She was a faculty member at Tulane University from 1955-1981 where she extensively researched Tinea capitis, “Ringworm of the hair.” She was instrumental in creating the Medical Mycological Society of the Americas and served as the President in 1975.
In 1942, after graduating from the University of Arkansas, she completed a medical technology training at Menorah Hospital in Kansas City, Missouri.
Before obtaining a master’s in public health from the University of North Carolina Chapel Hill in 1948, she worked for one year as a diagnostic bacteriologist at Johns Hopkins Hospital.
She worked on Coccidioides immitis, a fungal pathogen responsible for causing Valley Fever in the southwest United States.

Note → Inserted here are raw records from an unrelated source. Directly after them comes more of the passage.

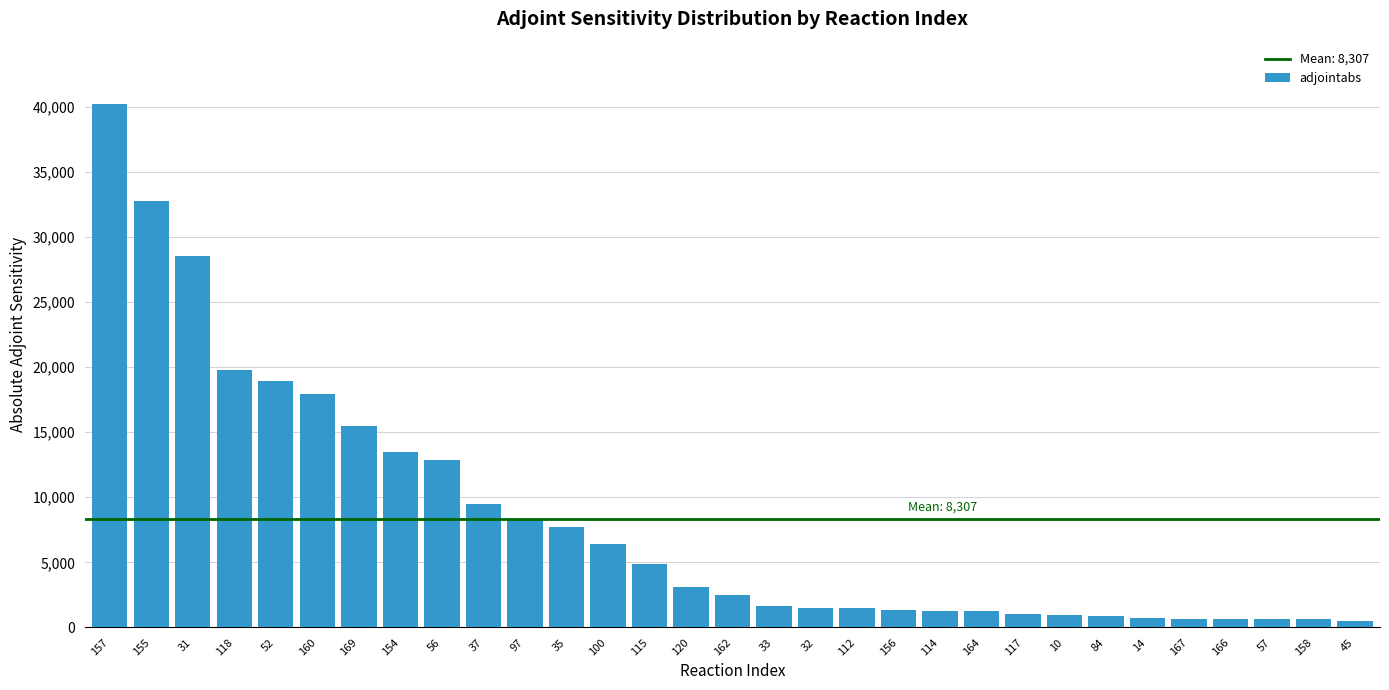

What is the greatest value displayed?

40166.1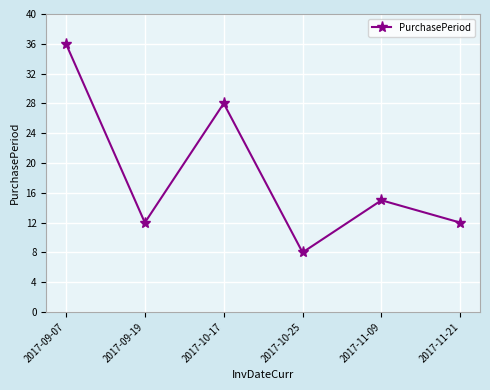

Which label corresponds to the largest value in the chart?

2017-09-07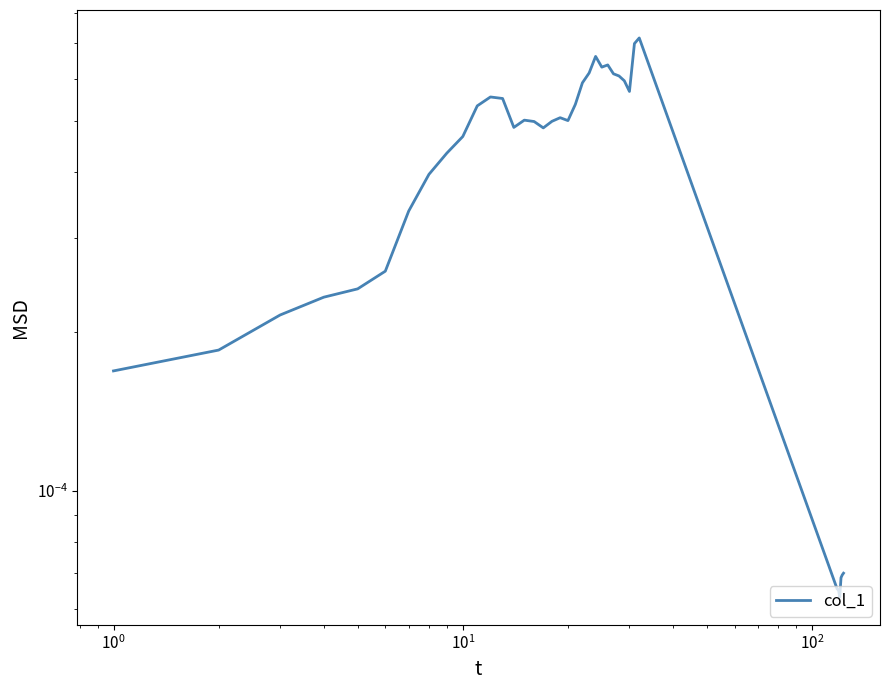

Is this an area chart (filled region under the line)?

No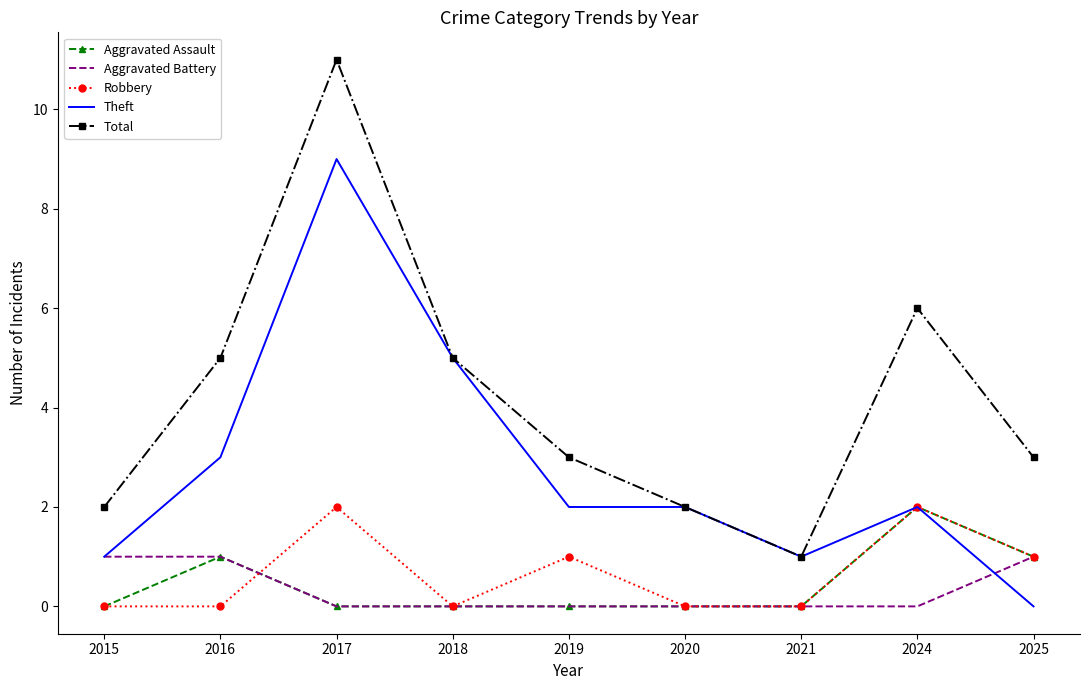

Between 2017 and 2025, which series saw the biggest shift?

Theft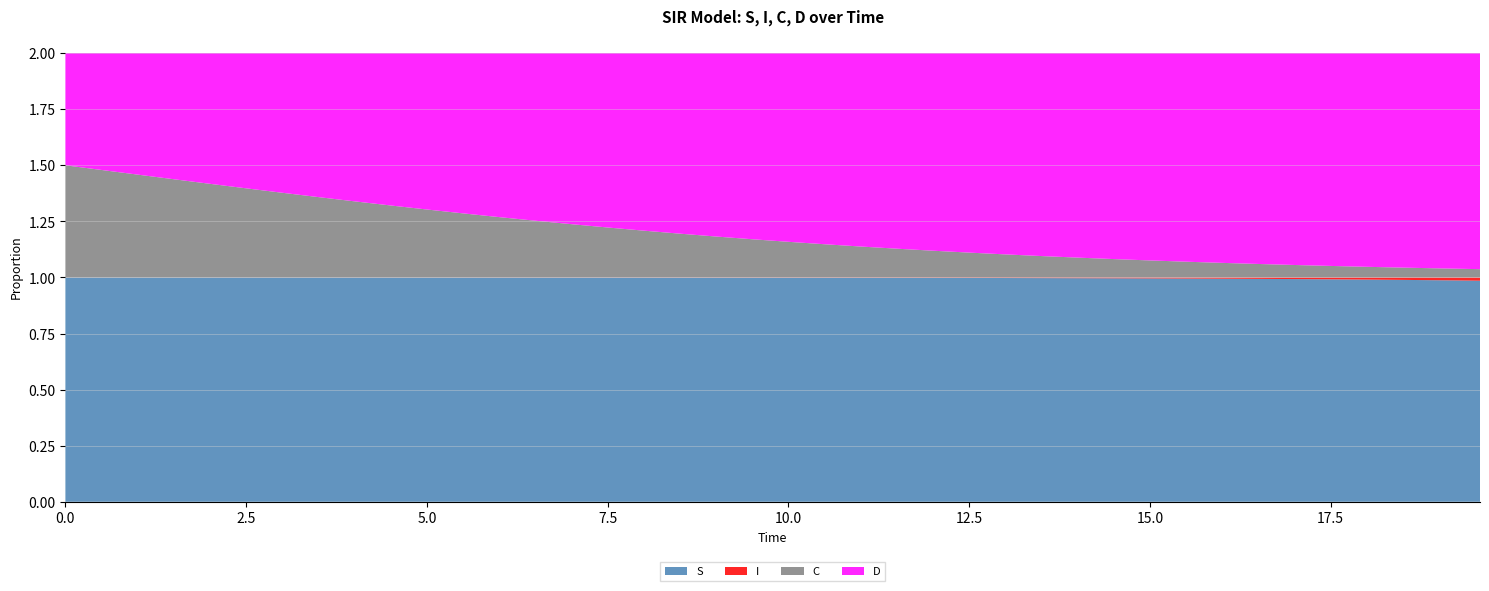

Reading left to right, extract all data points from this chart.

S: 1.0	1.0	1.0	1.0	1.0	1.0	1.0	1.0	1.0	1.0	1.0	1.0	1.0	1.0	1.0	1.0	1.0	1.0	1.0	1.0	1.0	1.0	1.0	1.0	1.0	1.0	1.0	1.0	1.0	1.0	1.0	1.0	1.0	1.0	1.0	1.0	1.0	1.0	1.0	1.0
I: 0.0	0.0	0.0	0.0	0.0	0.0	0.0	0.0	0.0	0.0	0.0	0.0	0.0	0.0	0.0	0.0	0.0	0.0	0.0	0.0	0.0	0.0	0.0	0.0	0.0	0.0	0.0	0.0	0.0	0.0	0.0	0.0	0.0	0.0	0.0	0.0	0.0	0.0	0.0	0.0
C: 0.5	0.5	0.5	0.4	0.4	0.4	0.4	0.4	0.3	0.3	0.3	0.3	0.3	0.3	0.2	0.2	0.2	0.2	0.2	0.2	0.2	0.1	0.1	0.1	0.1	0.1	0.1	0.1	0.1	0.1	0.1	0.1	0.1	0.1	0.1	0.1	0.0	0.0	0.0	0.0
D: 0.5	0.5	0.5	0.6	0.6	0.6	0.6	0.6	0.7	0.7	0.7	0.7	0.7	0.7	0.8	0.8	0.8	0.8	0.8	0.8	0.8	0.9	0.9	0.9	0.9	0.9	0.9	0.9	0.9	0.9	0.9	0.9	0.9	0.9	0.9	0.9	1.0	1.0	1.0	1.0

Through her success of mentoring, many of Friedman's students went on to be prominent medical mycologists themselves, such as George Kobayashi, William Cooper, Geoffrey Land, and Thomas G. Mitchell.
Judith Domer, a lifelong colleague of Friedman, said that her military training led to a mentoring style that was sometimes tough on students.
In 1965, a committee composed of Lorraine Friedman, Libero Ajello, Charlotte Champbell, Milton Huppert, Hillel Levine, and Margarita Silva-Hutner met during the Second Coccidioidomycosis Symposium to organize a new Medical Mycology Division.